みゆき野球教室

ダメ人間の由佳さんが毎日0時に更新しています

チャンプ The Champ

私は今、失業中だが、直近では大井競馬場で働いていた。競馬関係者は馬券を買うことができないが、競馬場で働く前は熱心な競馬ファンで馬券も買っていた。今は、馬券を買わずにレースを楽しんでいる。
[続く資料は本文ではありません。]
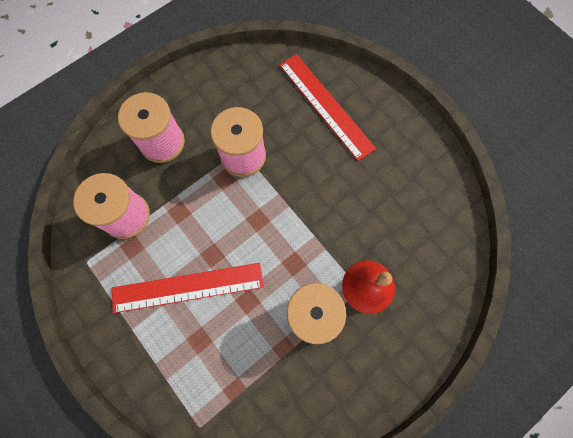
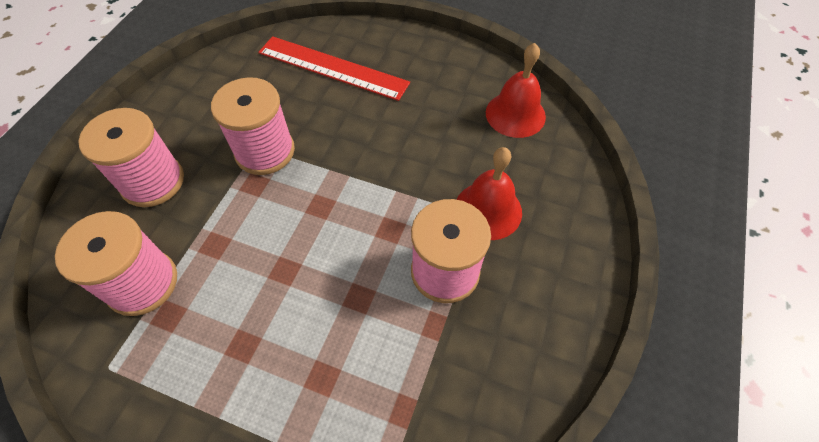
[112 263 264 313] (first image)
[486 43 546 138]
競馬が好きすぎて、御殿場の高級乗馬クラブで住み込みで働いたこともあった。このクラブは巨匠と呼ばれた映画監督や有名司会者などもメンバーだった。
毎年夏になると、良家の子女がここで合宿生活を送る。彼らは生まれた時から大金持ちで自分の馬を持っている。
私は、父方の祖父に前述の映画監督、母方の祖父に俳優の少年のお世話をした。彼はのちに俳優としてデビューするが、当時から恵まれたルックスで人気者だった。私は彼を買収して「T.J.」と呼ばせていた。
でも、その乗馬クラブでの生活も、私の落馬事故で終わりを告げる。私は何の補償もなくクラブを追われた。のちにそのクラブはたくさんの訴訟を抱えるが、当時からそのような企業体質だったようだ。
 
「チャンプ」を観たのは、中学3年か高校1年の頃。当時は、競馬などまるで興味がなく、映画漬けの毎日だった。
父とも母とも不仲で、私にとって唯一の居場所は映画館の暗闇だった。浴びるように映画を見た時期だった。そんな時にこの映画と出会った。
 
ボクシングの元チャンピオンの父とその一人息子の絆を描いたこの映画。
元チャンプは、今はフロリダ州のハイアレアパーク競馬場で厩務員として働き、酒とギャンブルに明け暮れていた。ある日、ギャンブルで大儲けして、息子のために一頭の競走馬を買い与える。「T.J.」と呼ばれた少年はその馬にシーズ・ア・レディと名付けた。
いよいよ、シーズ・ア・レディのデビュー戦。しかし、レース中彼女は転倒して安楽死となる。映画の中で一番悲しい場面をよく覚えている。映画はさらに悲しい展開となる。
まるで救われない物語だが、私はこのチャンプのような人が父だったら、と思った。
 
今日、久しぶりに大井競馬場に行った。以前の同僚たちは元気に働いていた。
馬が走る姿を見て、私は競馬場が好きだということを再確認した。